Human breast milk is sold for babies on several online sites for a few dollars an ounce, but a new study says buyer beware: Testing showed it can contain potentially dangerous bacteria including salmonella.
The warning comes from researchers who bought and tested 101 breast milk samples sold by women on one popular site. Three-fourths of the samples contained high amounts of bacteria that could be a safety risk for babies, the researchers found. They did not identify the website.
The results are "pretty scary," said Dr. Kenneth Boyer, pediatrics chief at Rush University Medical Center in Chicago, who was not involved in the study. "Just imagine if the donor happens to be a drug user. You don't know."
The research published in medical literature cites several cases of infants getting sick from strangers' milk.
Breast milk is also provided through milk banks, whose clients include hospitals. They also charge fees but screen donors and pasteurize donated milk to kill any germs.
With Internet sites, "you have very few ways to know for sure what you are getting is really breast milk and that it's safe to feed your baby," said Sarah Keim, the lead author and a researcher at Nationwide Children's Hospital in Columbus, Ohio. "Because the consequences can be serious, it is not a good idea to obtain breast milk in this way."
The advice echoes a 2010 recommendation from the federal Food and Drug Administration.
"When human milk is obtained directly from individuals or through the Internet, the donor is unlikely to have been adequately screened [for contamination or disease]," the FDA says. "In addition, it is not likely that the human milk has been collected, processed, tested or stored in a way that reduces possible safety risks to the baby."
The researchers believe theirs is the first study to test the safety of Internet-sold milk, although several others have documented bacteria in mothers' own milk or in milk bank donations. Some bacteria may not be harmful, but salmonella is among germs that could pose a threat to infants, Boyer said.

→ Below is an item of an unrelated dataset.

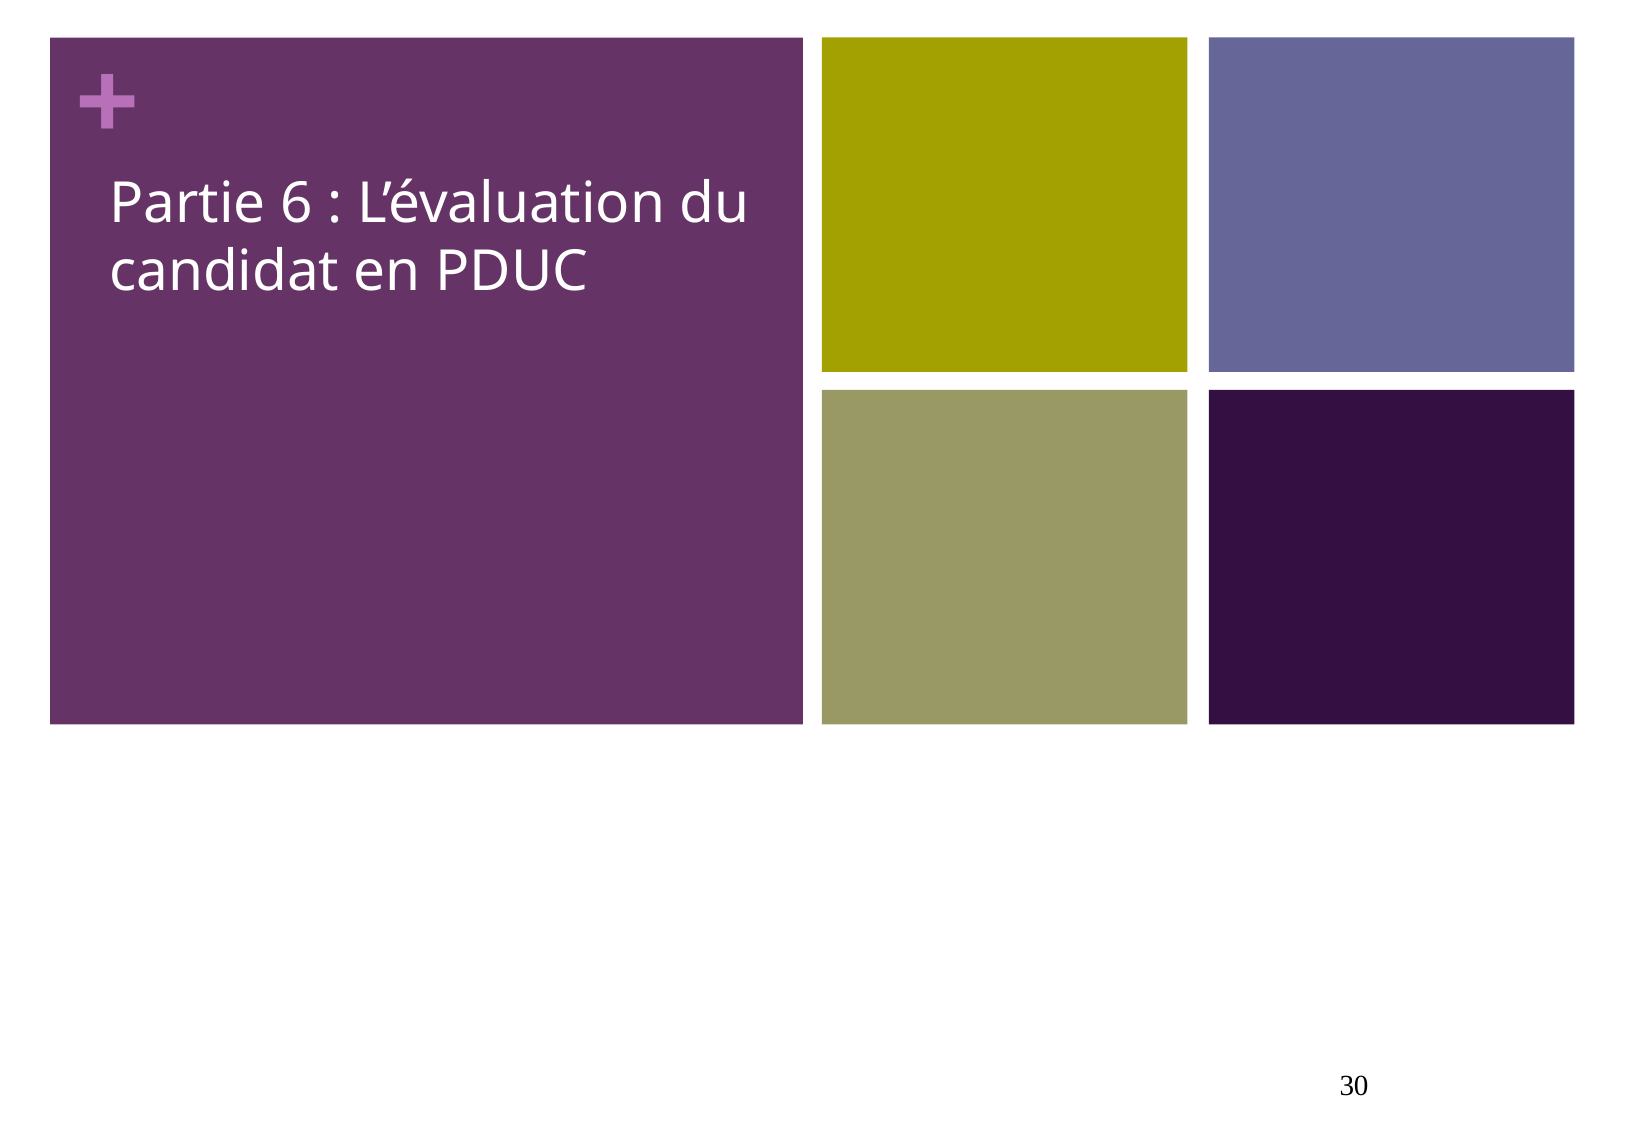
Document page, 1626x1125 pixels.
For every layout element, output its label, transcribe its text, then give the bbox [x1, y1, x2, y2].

Sources for bacteria found in the study aren't known but could include donors' skin, breast pumps used to extract milk, or contamination from improper shipping methods, Keim said.
The study was published online today in the journal Pediatrics.

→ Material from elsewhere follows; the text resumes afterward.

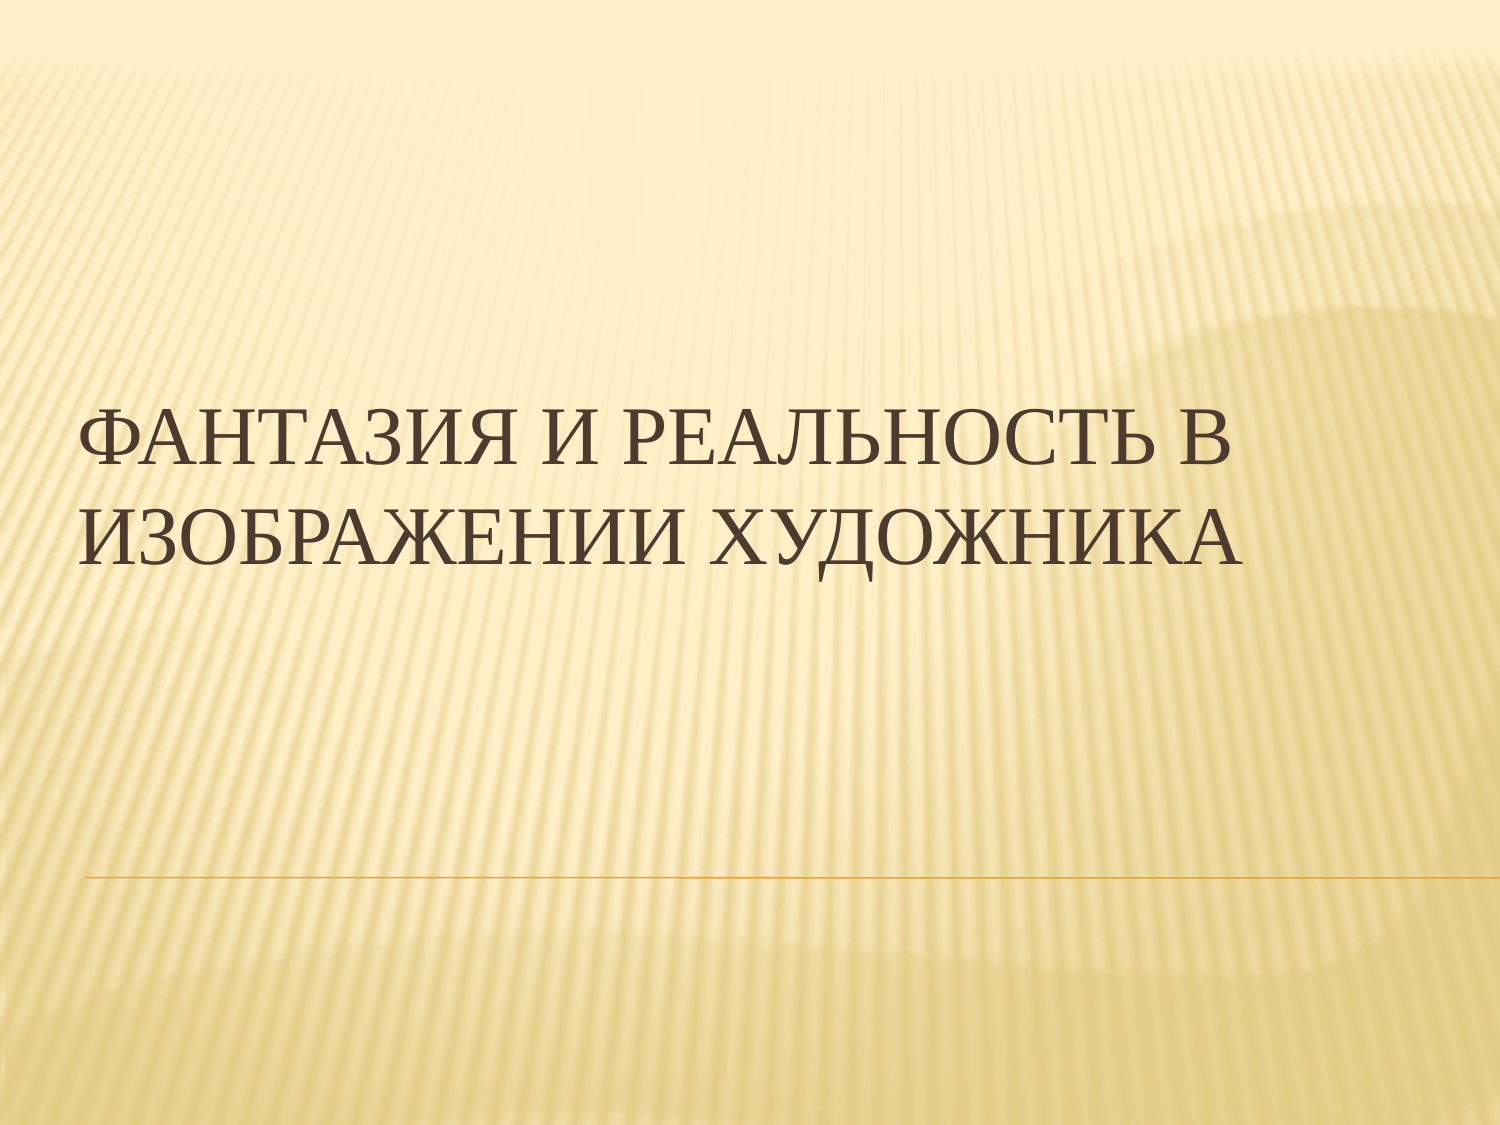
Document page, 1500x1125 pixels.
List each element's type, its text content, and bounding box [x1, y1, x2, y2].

There are many milk-sharing sites online, including several that provide milk for free. Sellers or donors tend to be new mothers who produce more milk than their own babies can consume. Users include mothers who have difficulty breast-feeding and don't want to use formula and people with adopted infants.
Breanna Clemons of Dickinson, N.D., is a donor who found a local woman who needed breast milk through one of the online sites where milk is offered free.
"A lot of people are like, 'Ewww, it's weird,' but they haven't been in a situation where they didn't want their child to have formula," or couldn't produce enough milk, Ms. Clemons said. She said she shared her medical history with the recipient.
Clemons is breast-feeding her 7-month-old and stores excess milk in her freezer. Every few weeks, she meets with the recipient and gives her about 20 6-ounce bags. Clemons said the woman has a healthy 9-month-old who "loves my milk."
Keim said it's unclear if milk from sites offering donated milk would have the same risks because donors might be different from those seeking money for their milk. And in a comparison, the researchers found more bacteria in breast milk purchased online than in 20 unpasteurized samples donated to a milk bank.
Bekki Hill is a co-founder of Modern Milksharing, an online support group that offers advice on milk donation. She said there's a difference between milk sellers and donors; milk donors "don't stand to gain anything from donating so they have no reason to lie about their health."
Hill, of Red Hook, N.Y., used a donor's milk for her first two children and plans to do so for her third, due in February, because she doesn't produce enough of her own.
"Breast milk is obviously the preferred food" for babies, she said.